## The problem
Retype every item below exactly as it appears, leaving out the pictures.
*** Opening of Information provided ***
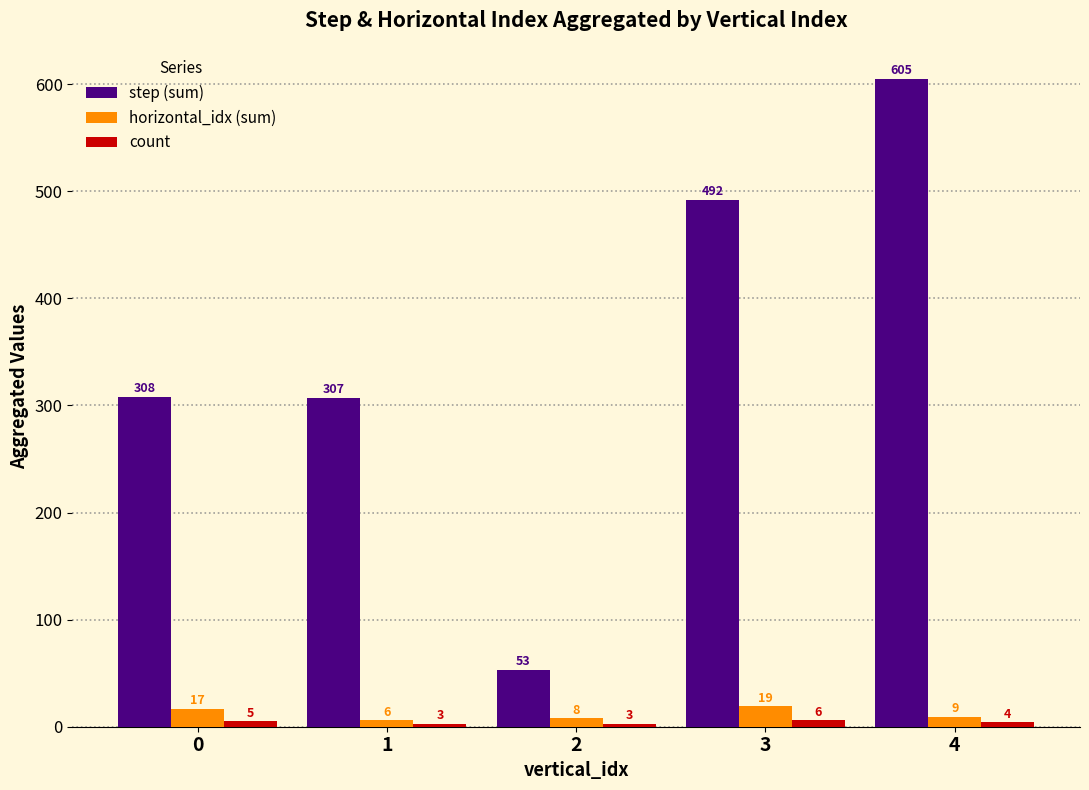

What is the difference between the horizontal_idx (sum) values at 3 and 1?

13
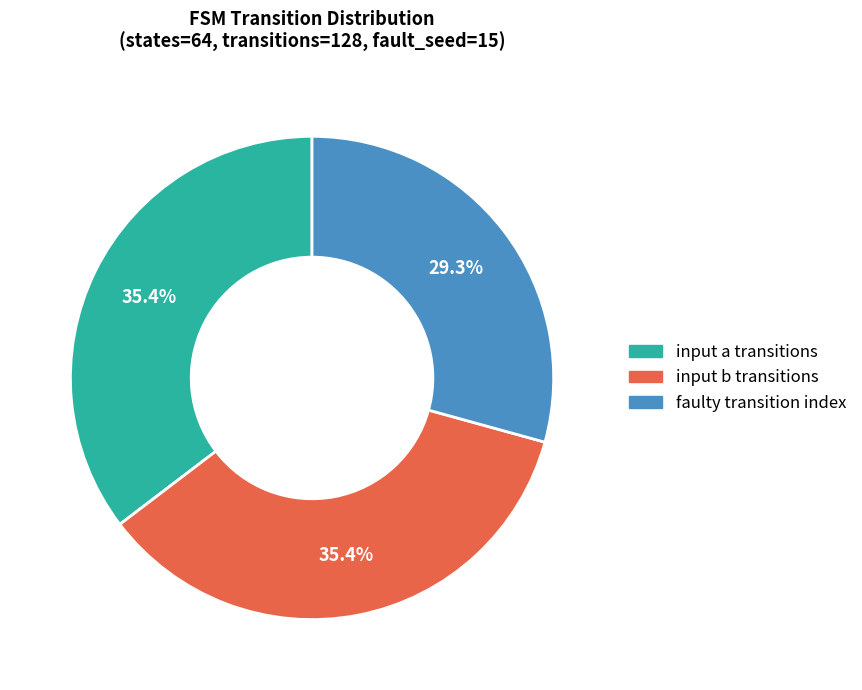

How many segments does this pie chart have?

3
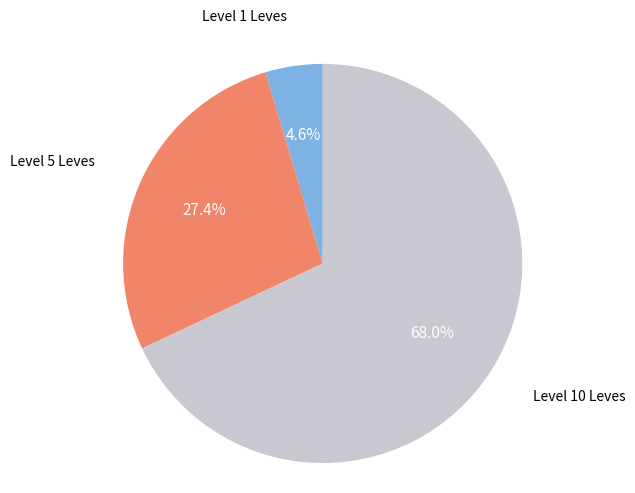

What is the ratio of the value at Level 5 Leves to the value at Level 10 Leves?

0.4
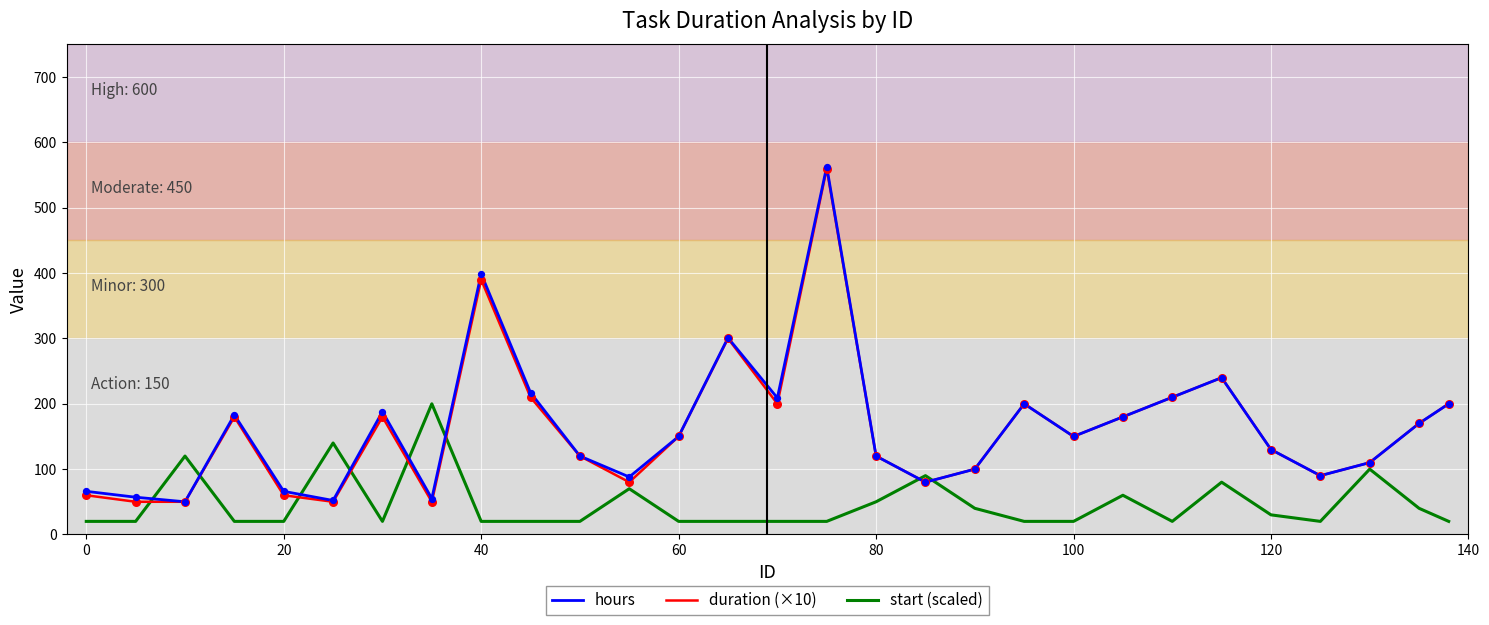

What is the minimum value for start (scaled)?

20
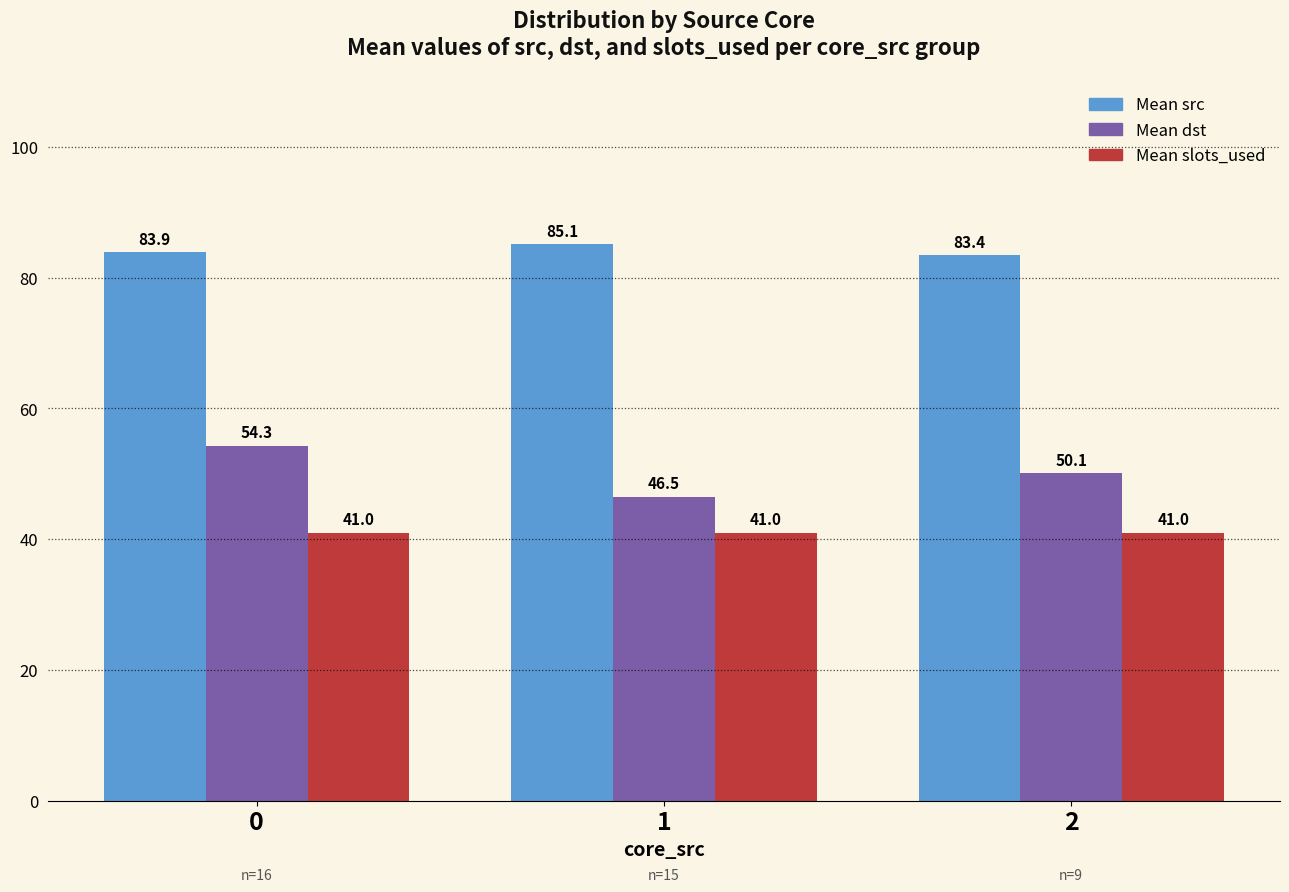

What is the value of the Mean src bar at the 3rd from the left?

83.4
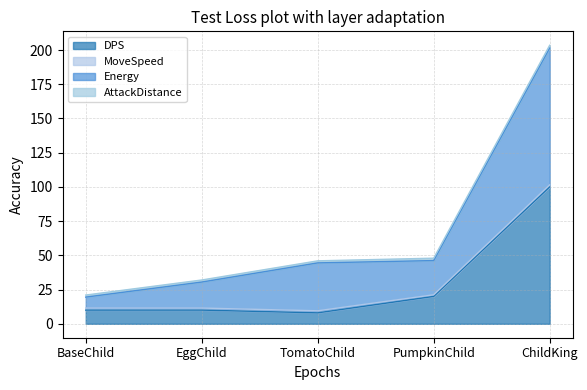

What is the sum of all DPS values?

148.0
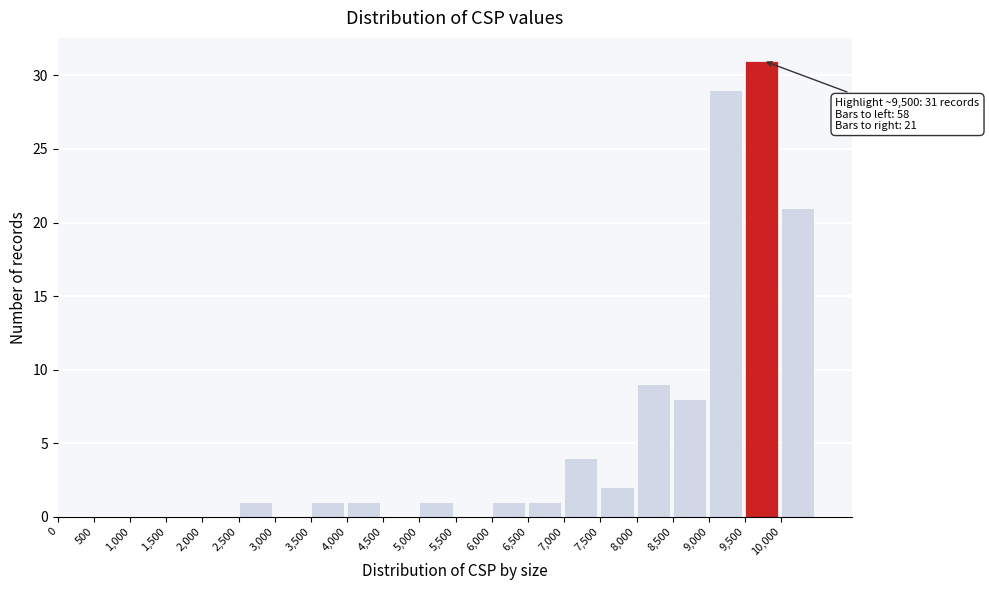

Over which range of the x-axis is the bar tallest?

9500 to 10000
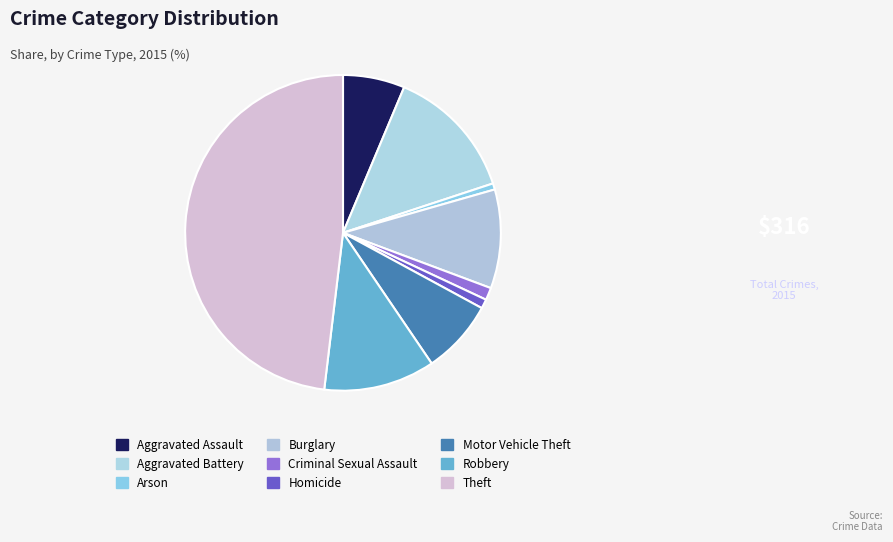

How many slices are in this pie chart?

9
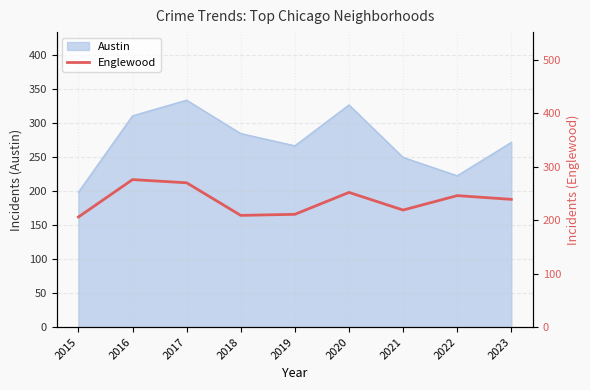

The Austin series shows 104 at 2015. True or false?

False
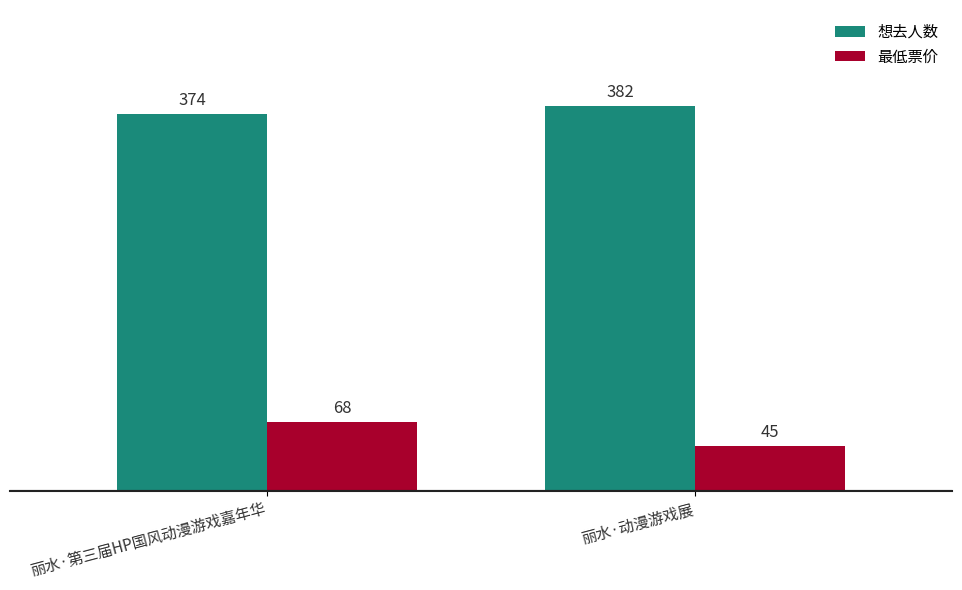

Count the 想去人数 values in the range 374 to 382.

2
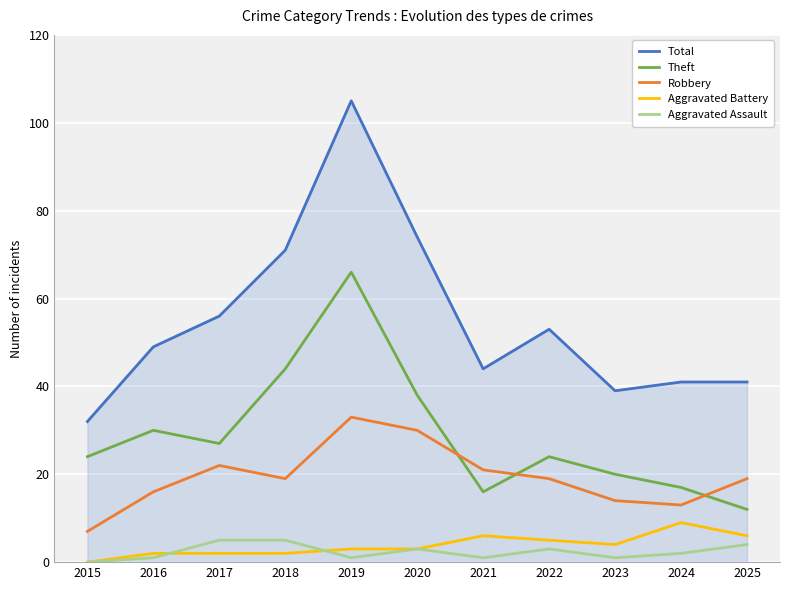

Is this an area chart (filled region under the line)?

No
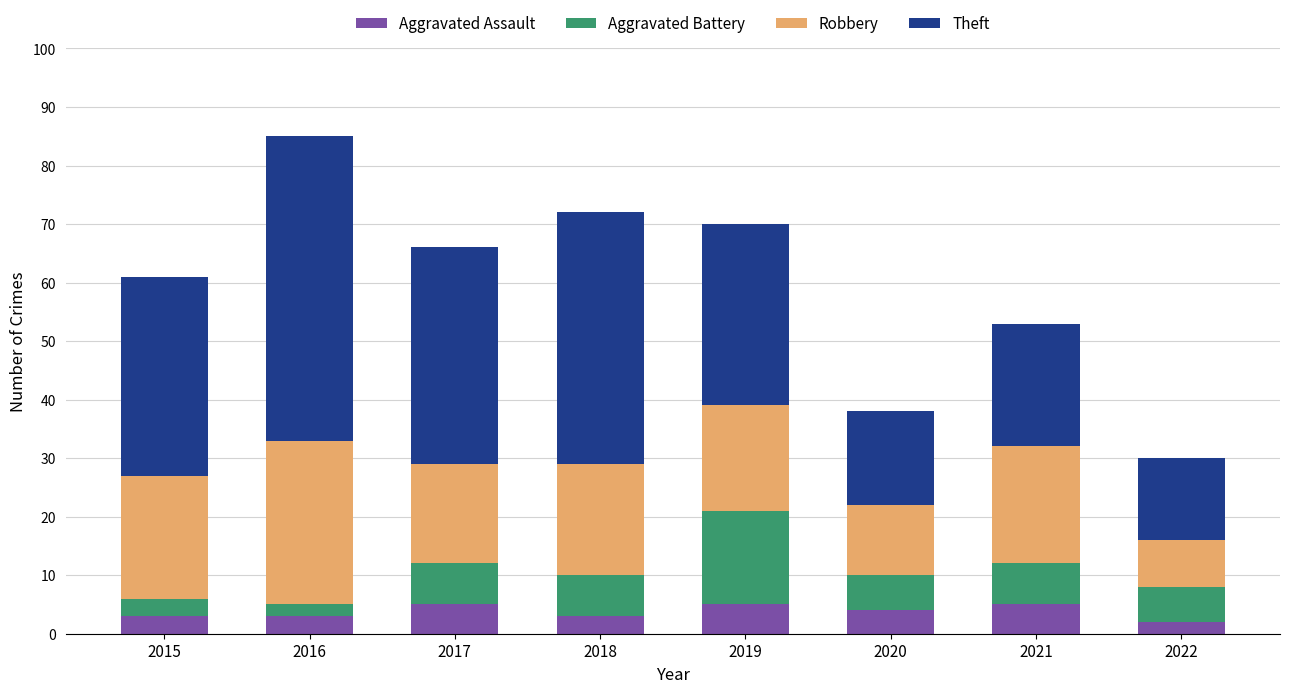

What is the total value across all series at 2021?

53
*** Close of Information provided ***
## Exercise solution
What is the difference between the horizontal_idx (sum) values at 3 and 1?

13

How many segments does this pie chart have?

3

What is the ratio of the value at Level 5 Leves to the value at Level 10 Leves?

0.4

What is the minimum value for start (scaled)?

20

What is the value of the Mean src bar at the 3rd from the left?

83.4

What is the sum of all DPS values?

148.0

Over which range of the x-axis is the bar tallest?

9500 to 10000

How many slices are in this pie chart?

9

The Austin series shows 104 at 2015. True or false?

False

Count the 想去人数 values in the range 374 to 382.

2

Is this an area chart (filled region under the line)?

No

What is the total value across all series at 2021?

53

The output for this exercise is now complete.